Monday, November 15, 2010

Hyundai Genesis 100K or Bust: Beware the Indiana Plain Wraps


Our extra-long-term Hyundai Genesis is in need of a little extra push to reach the 100,000-mile mark. To that end, everyone here is pitching in to finish the final 38K by December 31—about two months. Follow along as we take road trips of varying necessity in an attempt to roll over that sixth odometer digit.

Trip Mileage: 705 miles

Current Odometer: 67,948 miles

Destination: Indianapolis, Indiana

As regular readers know, we're driving hard to accumulate target mileage—100,000 miles—on our long-term Hyundai Genesis test car. In order to achieve this goal by the end of the year, we calculate that our crew will have to rack up 641 per day, every day. As daily commutes go, that's a bit on the high side, and we confess there are times when the Hyundai's speedometer reading has been known to creep a little north of posted speed limits.

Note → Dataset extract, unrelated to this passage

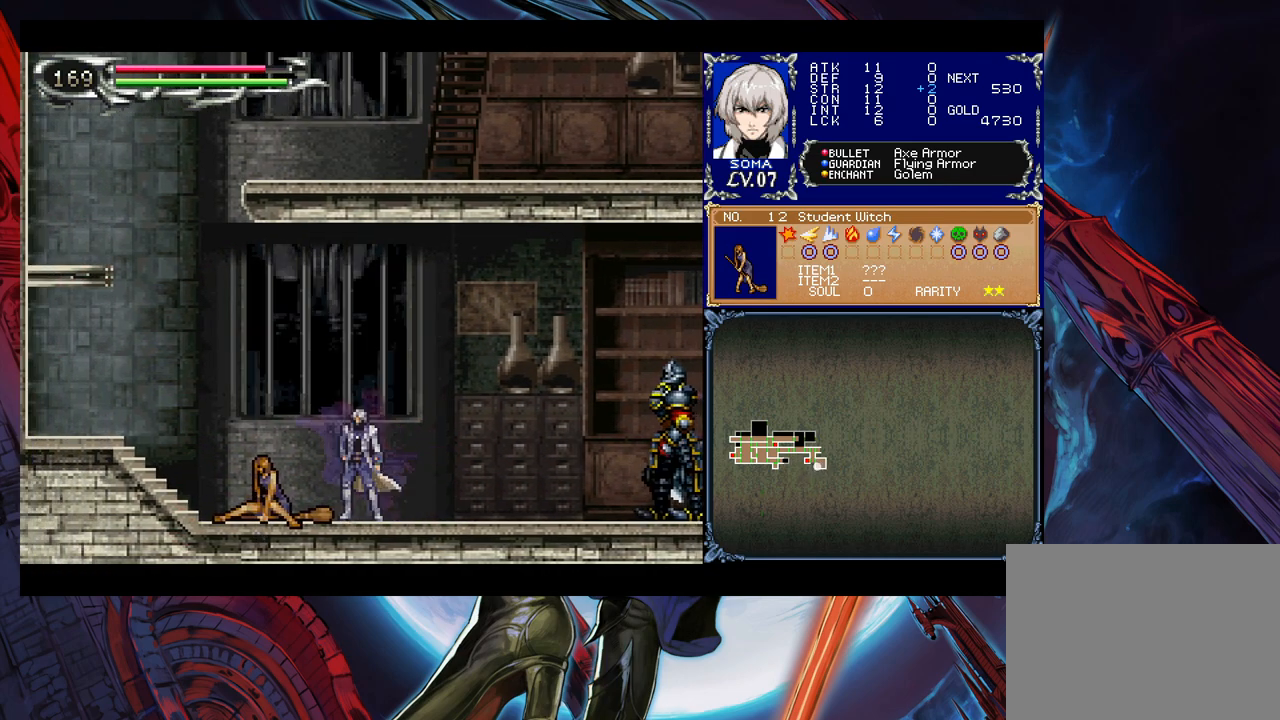
{"buttons": [], "left_stick": "center", "right_stick": "center", "events": [[33, "B", "down"], [83, "A", "down"], [83, "B", "up"], [117, "A", "up"], [333, "B", "down"], [383, "B", "up"]]}
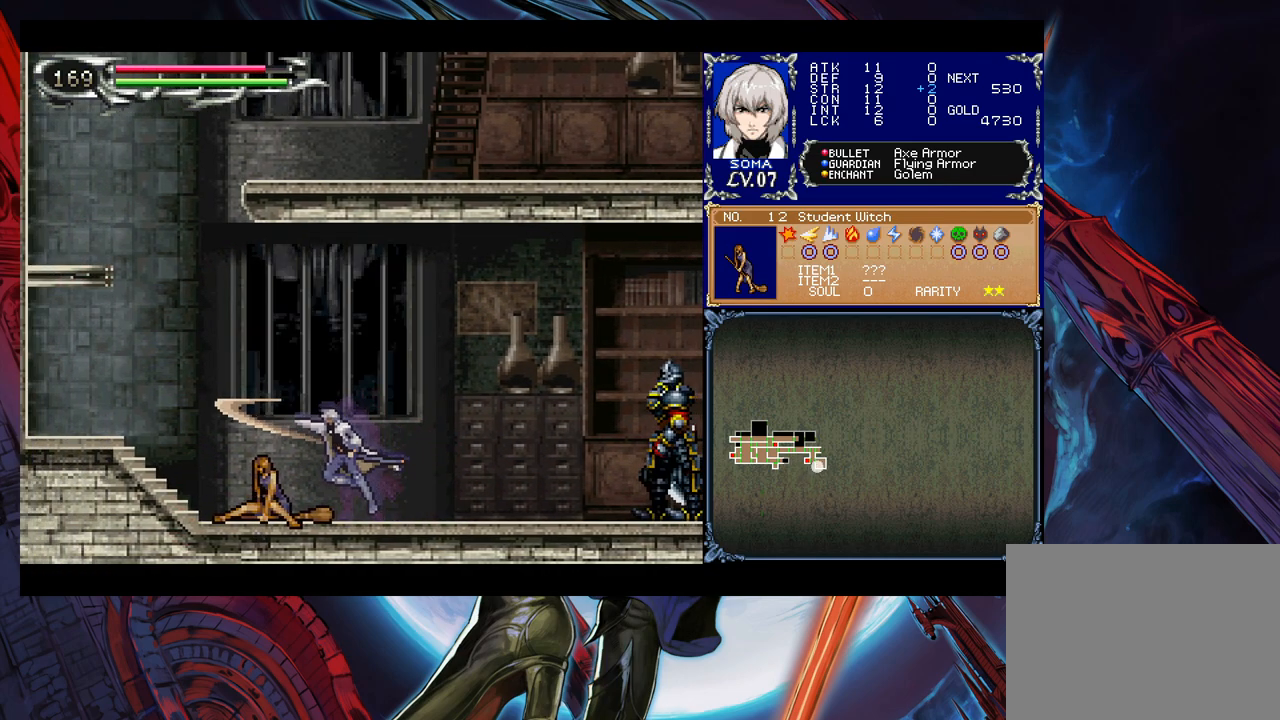
{"buttons": [], "left_stick": "center", "right_stick": "center", "events": [[117, "B", "down"], [133, "A", "down"], [133, "B", "up"], [167, "A", "up"], [383, "A", "down"], [433, "A", "up"]]}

Of course, I didn't confess that to the Indiana state trooper who pulled me over on I-465 outside of Indianapolis. You might get me to confess with a little water-boarding, but I've never seen the technique used at roadside.

"Do you know how fast you were going?" he asked, the pro forma question. I didn't answer that one at all, in part because I was marveling at what appeared to be the ultimate plain-wrapper cop car.

"Is that really a Shelby Mustang?" I asked in return. It was light blue with the white racing strips, the trademark snake logo on the grille, and other Shelby identifying bric-a-brac. "If so, that's not very sporting of you guys."

The trooper, who looked like cover material for the Boy Scouts magazine, did not seem to be amused. "No, it's just a GT with the Shelby stuff added on," he said. "Gets better mileage than a Crown Vic."

Duly impressed, I asked how fast he thought I was going.

"I have you for 71," he replied. "This is a 55 zone."

I thought about all the cars that had passed me in the last few miles—there were at least one or two—as well as the number of people I'd observed looking at their laps, with occasional glances at the road. There are several possible explanations for this—Christine O'Donnell, the Delaware senate candidate defeated in the recent election, probably has a theory. But texting seems the most likely.

Rather than mention this to the trooper, and appear disagreeable, I simply asked if he was going to write me for all of it.

"Of course," he replied, in a tone of voice usually reserved for slow children.

I observed aloud that it was common in minor speeding incidents to make it just 5 mph over.

"That would be a lie," he said, looking very Boy Scout.

What do you say to that? Nothing seemed to be the best bet. He handed over the ticket, with the usual explanatory remarks about who to pay and where, then said, "Drive safely."

"I have been," I said. The sarcasm was lost. These guys are giving Mustangs a bad name.

For the record, in Indiana the difference between 16 mph over the limit and 5 mph is just 10 bucks—$35.50 versus $25.50. That seems pretty reasonable, but the zinger is court costs, which are $114.50 for almost any garden-variety moving violation.

Oh yeah, the Genesis mission. Despite Trooper Scout, and an appointment at the Indy Speedway Museum, I logged 705 miles for the day, leaving only 32,052 to go. Nothing to it.